John Logie Baird was born in Scotland in 1888. In 1915 he signed up for the British Army, but was not fit for active duty. As a result, he worked with Clyde Valley Electrical Power Company.

In 1823, he moved to Hastings, England. It was then that he began working on a working television. In October 1925, he sent the first picture using a greyscale image. In 1925 he started giving demonstrations. In 1927, he transmitted a television signal from London to Glasgow.
7. Sverdlovsk plane crash kills 19 people.

On January 5, 1950, thirteen passengers and six crew people were killed when the Lisunov L-2 crashed near the Koltsovo Airport in Sverdlovsk, USSR. The USSR ice hockey team was going to a game against the Dzerzhinests in Chelyabinsk when the weather forced the plane to go to Sverdlovsk. One of the people killed was Harijs Mellups, the goalie for the team who was twenty-three at the time.
8. Nadia Comaneci earns her first of seven perfect scores at the Summer Olympics.

Nadia Comaneci represented Romania in the 1976 Summer Olympics in Montreal, Canada. She was 14 when she competed and the first gymnast to get a perfect score (10.0). She won three gold medals that year. Four years later, at the 1980 Summer Olympics in Moscow, Russia, she won two more gold medals and had two more perfect scores.
9. Planes fly into the World Trade Center.

On September 11, 2001, the North Tower was hit at 8:46 am (Eastern Standard Time). At 9:03 am, the South Tower was hit. Within two hours, both towers collapsed, causing World Trade Center buildings, such as building seven, to collapse as well. Also, that morning, a third plane was hijacked, which crashed into the west side of the Pentagon in Washington, DC, at 9:37 am.

A fourth plane, United Airlines Flight 93, was headed toward Washington, DC as well, but the passengers had heard about the other attacks.

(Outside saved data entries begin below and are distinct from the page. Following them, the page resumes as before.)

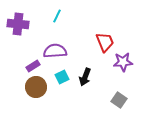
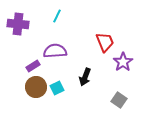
purple star: rotated 30 degrees counterclockwise
cyan square: moved 5 px left, 11 px down
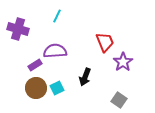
purple cross: moved 5 px down; rotated 10 degrees clockwise
purple rectangle: moved 2 px right, 1 px up
brown circle: moved 1 px down
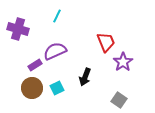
red trapezoid: moved 1 px right
purple semicircle: rotated 20 degrees counterclockwise
brown circle: moved 4 px left
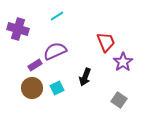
cyan line: rotated 32 degrees clockwise
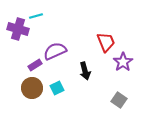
cyan line: moved 21 px left; rotated 16 degrees clockwise
black arrow: moved 6 px up; rotated 36 degrees counterclockwise
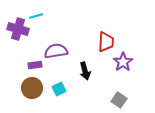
red trapezoid: rotated 25 degrees clockwise
purple semicircle: moved 1 px right; rotated 15 degrees clockwise
purple rectangle: rotated 24 degrees clockwise
cyan square: moved 2 px right, 1 px down
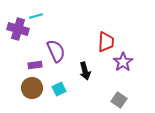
purple semicircle: rotated 75 degrees clockwise
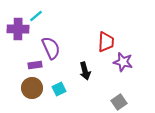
cyan line: rotated 24 degrees counterclockwise
purple cross: rotated 15 degrees counterclockwise
purple semicircle: moved 5 px left, 3 px up
purple star: rotated 24 degrees counterclockwise
gray square: moved 2 px down; rotated 21 degrees clockwise
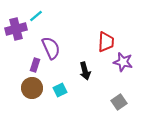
purple cross: moved 2 px left; rotated 15 degrees counterclockwise
purple rectangle: rotated 64 degrees counterclockwise
cyan square: moved 1 px right, 1 px down
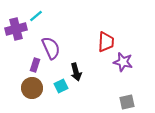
black arrow: moved 9 px left, 1 px down
cyan square: moved 1 px right, 4 px up
gray square: moved 8 px right; rotated 21 degrees clockwise
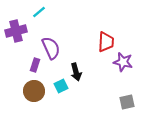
cyan line: moved 3 px right, 4 px up
purple cross: moved 2 px down
brown circle: moved 2 px right, 3 px down
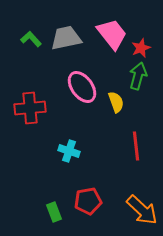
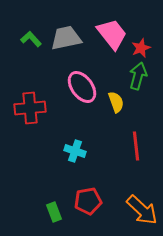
cyan cross: moved 6 px right
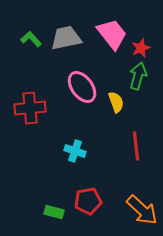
green rectangle: rotated 54 degrees counterclockwise
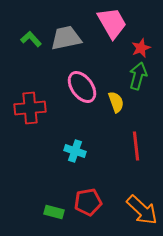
pink trapezoid: moved 11 px up; rotated 8 degrees clockwise
red pentagon: moved 1 px down
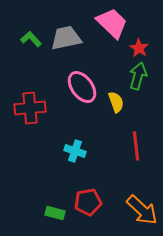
pink trapezoid: rotated 16 degrees counterclockwise
red star: moved 2 px left; rotated 18 degrees counterclockwise
green rectangle: moved 1 px right, 1 px down
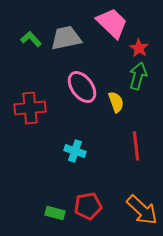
red pentagon: moved 4 px down
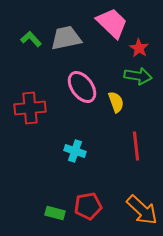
green arrow: rotated 84 degrees clockwise
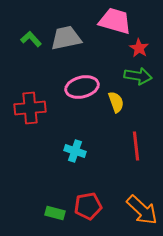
pink trapezoid: moved 3 px right, 2 px up; rotated 28 degrees counterclockwise
pink ellipse: rotated 68 degrees counterclockwise
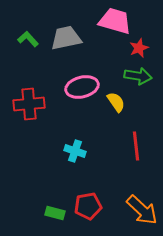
green L-shape: moved 3 px left
red star: rotated 18 degrees clockwise
yellow semicircle: rotated 15 degrees counterclockwise
red cross: moved 1 px left, 4 px up
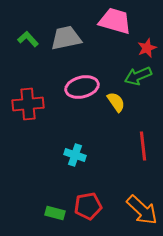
red star: moved 8 px right
green arrow: rotated 148 degrees clockwise
red cross: moved 1 px left
red line: moved 7 px right
cyan cross: moved 4 px down
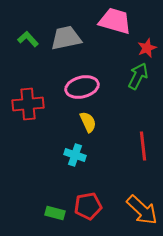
green arrow: rotated 140 degrees clockwise
yellow semicircle: moved 28 px left, 20 px down; rotated 10 degrees clockwise
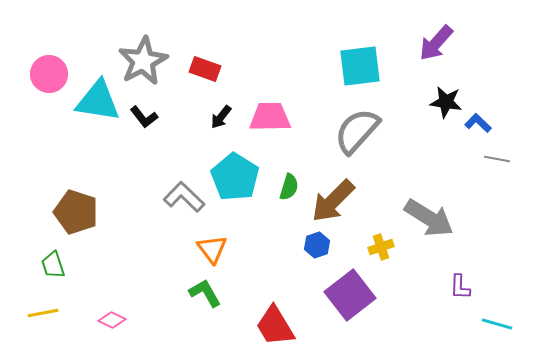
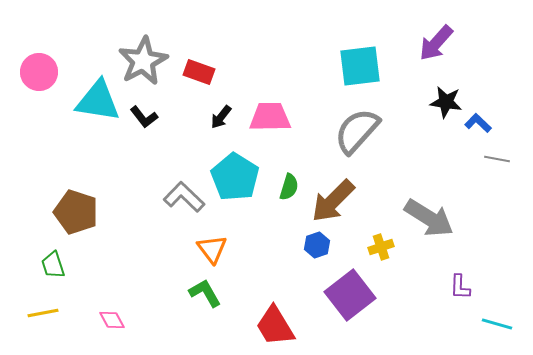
red rectangle: moved 6 px left, 3 px down
pink circle: moved 10 px left, 2 px up
pink diamond: rotated 36 degrees clockwise
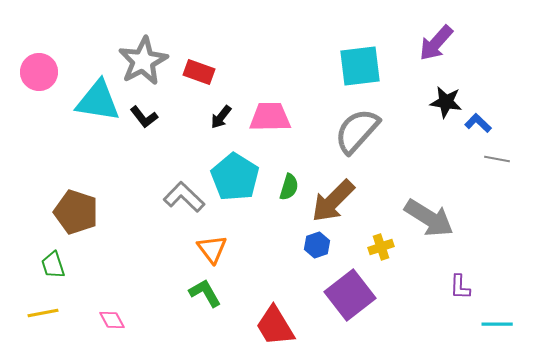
cyan line: rotated 16 degrees counterclockwise
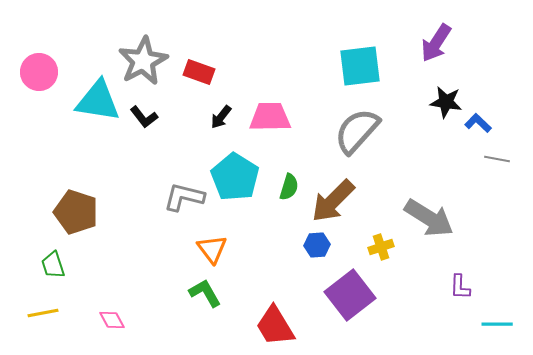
purple arrow: rotated 9 degrees counterclockwise
gray L-shape: rotated 30 degrees counterclockwise
blue hexagon: rotated 15 degrees clockwise
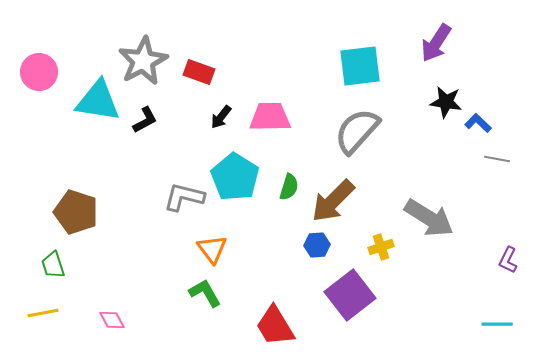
black L-shape: moved 1 px right, 3 px down; rotated 80 degrees counterclockwise
purple L-shape: moved 48 px right, 27 px up; rotated 24 degrees clockwise
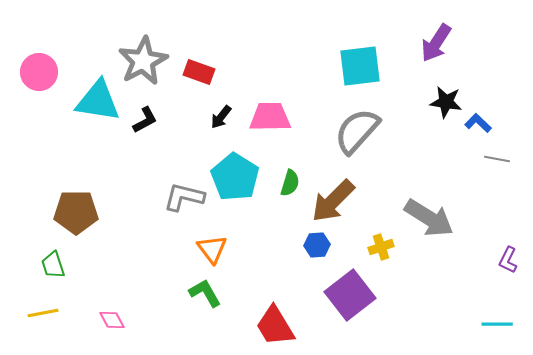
green semicircle: moved 1 px right, 4 px up
brown pentagon: rotated 18 degrees counterclockwise
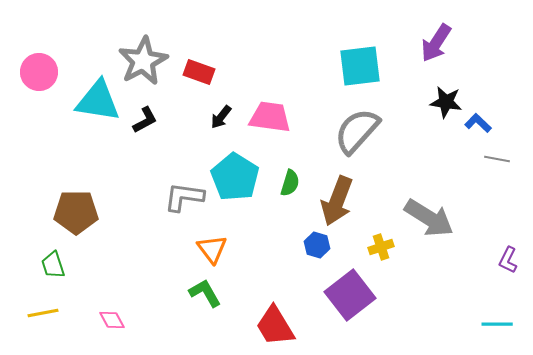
pink trapezoid: rotated 9 degrees clockwise
gray L-shape: rotated 6 degrees counterclockwise
brown arrow: moved 4 px right; rotated 24 degrees counterclockwise
blue hexagon: rotated 20 degrees clockwise
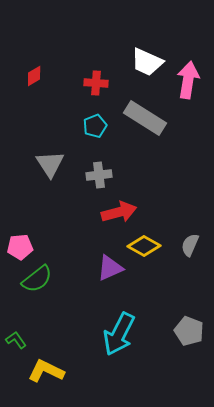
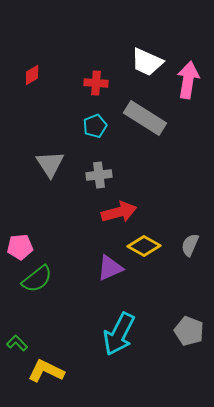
red diamond: moved 2 px left, 1 px up
green L-shape: moved 1 px right, 3 px down; rotated 10 degrees counterclockwise
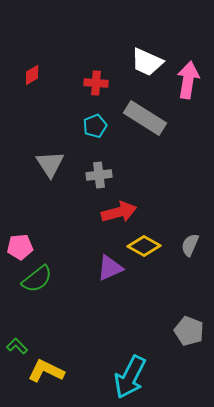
cyan arrow: moved 11 px right, 43 px down
green L-shape: moved 3 px down
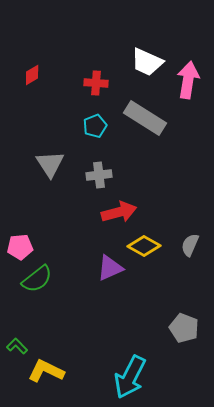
gray pentagon: moved 5 px left, 3 px up
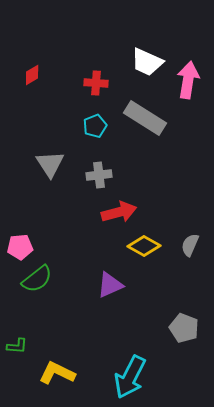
purple triangle: moved 17 px down
green L-shape: rotated 140 degrees clockwise
yellow L-shape: moved 11 px right, 2 px down
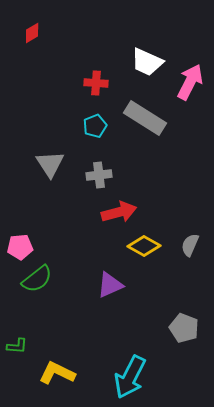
red diamond: moved 42 px up
pink arrow: moved 2 px right, 2 px down; rotated 18 degrees clockwise
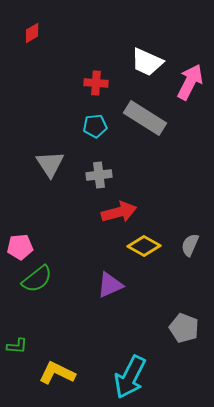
cyan pentagon: rotated 15 degrees clockwise
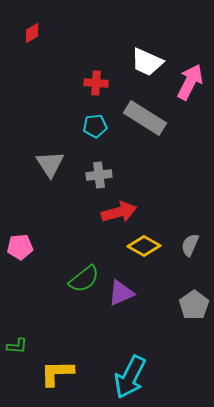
green semicircle: moved 47 px right
purple triangle: moved 11 px right, 8 px down
gray pentagon: moved 10 px right, 23 px up; rotated 16 degrees clockwise
yellow L-shape: rotated 27 degrees counterclockwise
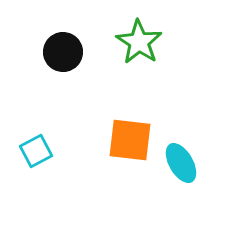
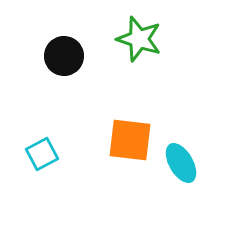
green star: moved 3 px up; rotated 15 degrees counterclockwise
black circle: moved 1 px right, 4 px down
cyan square: moved 6 px right, 3 px down
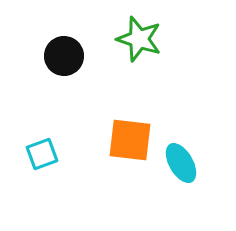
cyan square: rotated 8 degrees clockwise
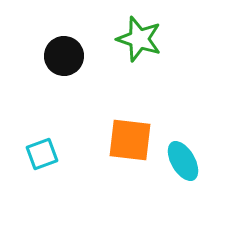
cyan ellipse: moved 2 px right, 2 px up
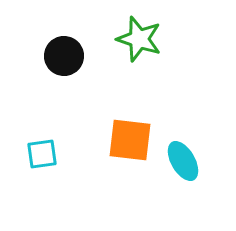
cyan square: rotated 12 degrees clockwise
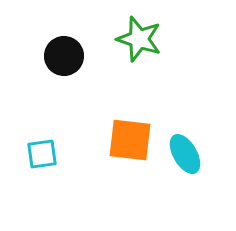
cyan ellipse: moved 2 px right, 7 px up
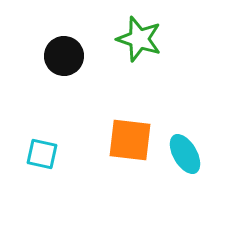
cyan square: rotated 20 degrees clockwise
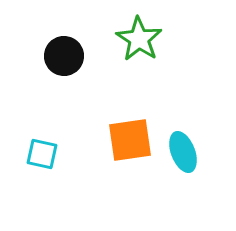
green star: rotated 15 degrees clockwise
orange square: rotated 15 degrees counterclockwise
cyan ellipse: moved 2 px left, 2 px up; rotated 9 degrees clockwise
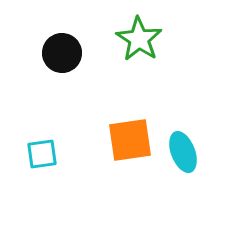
black circle: moved 2 px left, 3 px up
cyan square: rotated 20 degrees counterclockwise
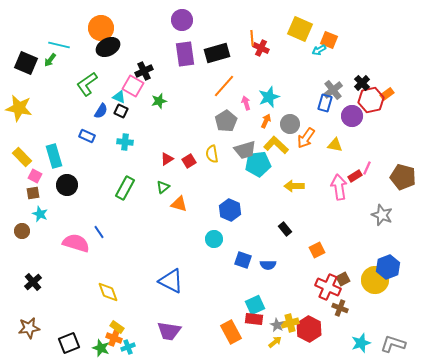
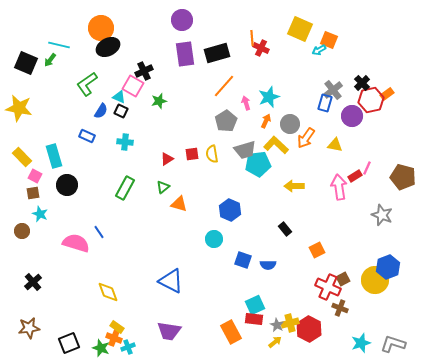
red square at (189, 161): moved 3 px right, 7 px up; rotated 24 degrees clockwise
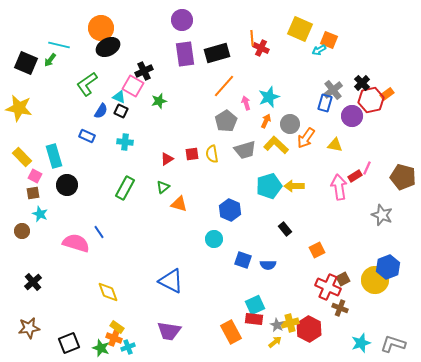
cyan pentagon at (258, 164): moved 11 px right, 22 px down; rotated 10 degrees counterclockwise
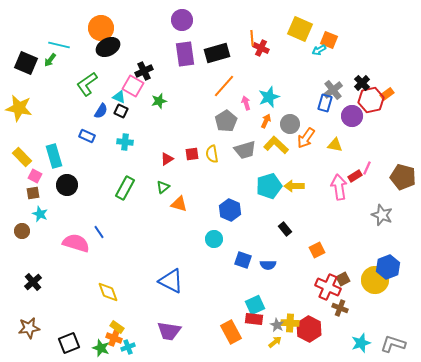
yellow cross at (290, 323): rotated 18 degrees clockwise
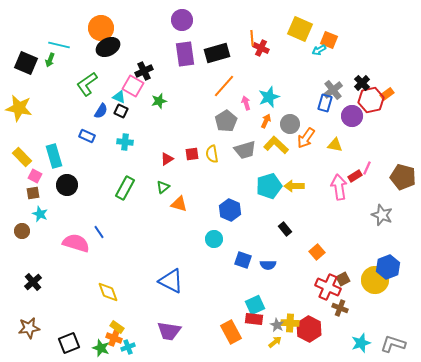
green arrow at (50, 60): rotated 16 degrees counterclockwise
orange square at (317, 250): moved 2 px down; rotated 14 degrees counterclockwise
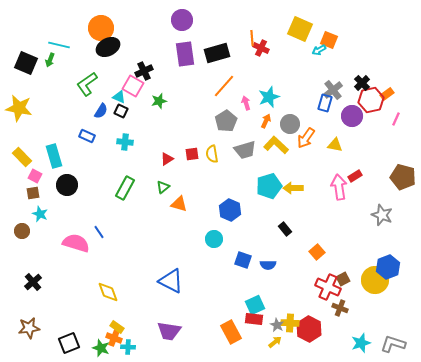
pink line at (367, 168): moved 29 px right, 49 px up
yellow arrow at (294, 186): moved 1 px left, 2 px down
cyan cross at (128, 347): rotated 24 degrees clockwise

Some of them fought with the hijackers causing the plane to crash in a field in Stonycreek Township, Pennsylvania, at 10:03 am.
10. Africa is declared free of wild polio.

On August 25, 2020, Africa was declared free of the second virus on the continent. The first was smallpox which was eradicated back in 1975.

Poliomyelitis (polio) is caused by the poliovirus and can affect the central nervous system. Within hours to a few days, a person can be paralyzed. People can fully recover, but some people do die from polio.